** Task material follows **

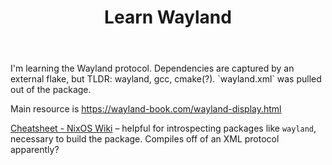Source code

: #+TITLE: Learn Wayland

I'm learning the Wayland protocol.
Dependencies are captured by an external flake, but TLDR: wayland, gcc, cmake(?). `wayland.xml` was pulled out of the package.

Main resource is https://wayland-book.com/wayland-display.html

[[https://nixos.wiki/wiki/Cheatsheet][Cheatsheet - NixOS Wiki]] -- helpful for introspecting packages like ~wayland~, necessary to build the package. Compiles off of an XML protocol apparently?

** End of Task material **

* [What this task involves]: When you repeat the data, keep it exact and drop every picture.

* [Exercise solution]:
Source code

: #+TITLE: Learn Wayland

I'm learning the Wayland protocol.
Dependencies are captured by an external flake, but TLDR: wayland, gcc, cmake(?). `wayland.xml` was pulled out of the package.

Main resource is https://wayland-book.com/wayland-display.html

[[https://nixos.wiki/wiki/Cheatsheet][Cheatsheet - NixOS Wiki]] -- helpful for introspecting packages like ~wayland~, necessary to build the package. Compiles off of an XML protocol apparently?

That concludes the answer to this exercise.